Upon closing McCarthy’s late masterpieces, one is overwhelmed with pity—not the banal, condescending sympathy of contemporary usage, but the transformative emotion that the ancient theorists of Attic tragedy designated with the word pathos. One is also, and more importantly, filled with a newfound compassion for one’s fellow human beings: those vulnerable creatures at the mercy of necessity without design, those powerless passengers groping in the dark, not knowing what they do, mistaking fate for freedom, holding on to their dim lanterns, desperate for love. Such is the “universal irony” that Schiller and Schlegel saw in Cervantes and Shakespeare, and that I think one can see in McCarthy: the capacity to contemplate the human catastrophe from the perspective of a minor deity who knows—and loves—the hearts of mortals and yet cannot save them, but may well console them.
It may well be that literature that depends on the adoption of such a godlike attitude is better laid to rest in our age of Ópera Prima. Our era’s preference for the debut novel is also a preference for the autofictional, for a rejection of universality in favor of particularity, of identity defined as difference. Still, I sometimes long for writing courageous—or hubristic or long-lived—enough to dare to say something about the whole of the human condition: something that is almost certainly wrong, or at least incomplete, but that is nevertheless worth saying. The key to access the treasures in McCarthy’s late novels is to remember that the laws of aesthetics are never absolute or eternal, but always historical, contextual—and yet can still allow us to glimpse the universal.

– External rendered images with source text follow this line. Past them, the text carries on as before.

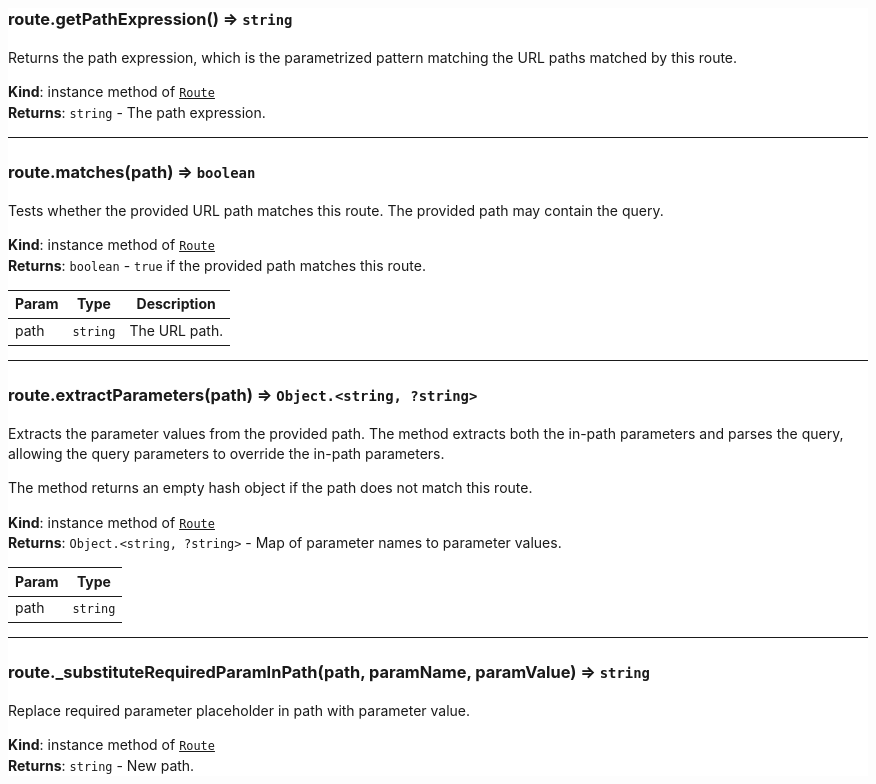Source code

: ### route.getPathExpression() ⇒ <code>string</code>
Returns the path expression, which is the parametrized pattern matching
the URL paths matched by this route.

**Kind**: instance method of [<code>Route</code>](#Route)  
**Returns**: <code>string</code> - The path expression.  

* * *

<a name="Route+matches"></a>

### route.matches(path) ⇒ <code>boolean</code>
Tests whether the provided URL path matches this route. The provided
path may contain the query.

**Kind**: instance method of [<code>Route</code>](#Route)  
**Returns**: <code>boolean</code> - <code>true</code> if the provided path matches this route.  

| Param | Type | Description |
| --- | --- | --- |
| path | <code>string</code> | The URL path. |


* * *

<a name="Route+extractParameters"></a>

### route.extractParameters(path) ⇒ <code>Object.&lt;string, ?string&gt;</code>
Extracts the parameter values from the provided path. The method
extracts both the in-path parameters and parses the query, allowing the
query parameters to override the in-path parameters.

The method returns an empty hash object if the path does not match this
route.

**Kind**: instance method of [<code>Route</code>](#Route)  
**Returns**: <code>Object.&lt;string, ?string&gt;</code> - Map of parameter names to parameter
        values.  

| Param | Type |
| --- | --- |
| path | <code>string</code> | 


* * *

<a name="Route+_substituteRequiredParamInPath"></a>

### route._substituteRequiredParamInPath(path, paramName, paramValue) ⇒ <code>string</code>
Replace required parameter placeholder in path with parameter value.

**Kind**: instance method of [<code>Route</code>](#Route)  
**Returns**: <code>string</code> - New path.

The formalist in me would be perfectly satisfied with the architectural elegance found in McCarthy’s late style—how its formal containers (i.e., its embrace of confusion and discontinuity) fit perfectly around its content (i.e., the notion that while life is meaningless, it’s also beautiful, and that this beauty is enough to make it meaningful). But the structuralist in me is equally grateful for McCarthy’s lucid confrontation with the decadence of the West, and perhaps even more so for his defiant refusal to surrender to that decline. Because, as it turns out, The Passenger and Stella Maris may not be as apolitical as they seem at first sight. Could it be that literary New York’s fixation on the Ópera Prima is but an outward manifestation of a collective act of repression, a defense mechanism designed to keep the culture of a declining empire from confronting the fact that the United States is not living through a youthful Renaissance in which everything is new, but through the postindustrial equivalent of Late Antiquity? Could it be that McCarthy’s rejection of ordinary coherence is not only a tribute to a soon-to-be-anachronistic modernism but also an injunction to rouse ourselves from our post-historical ennui, our punctilious privilege-accounting, our self-satisfied anxiety, our paralyzing guilt? Could it be that, in old age, McCarthy sees something that in our youthfulness we refuse to see? In Stella Maris and The Passenger, McCarthy invites us to consider hopelessness not just to give us hope but to compel us to make use of it. Having lived for nearly 100 years, he has given us what may well be the last great novels of the long 20th century. He may also help point us in a different direction for the twenty-first.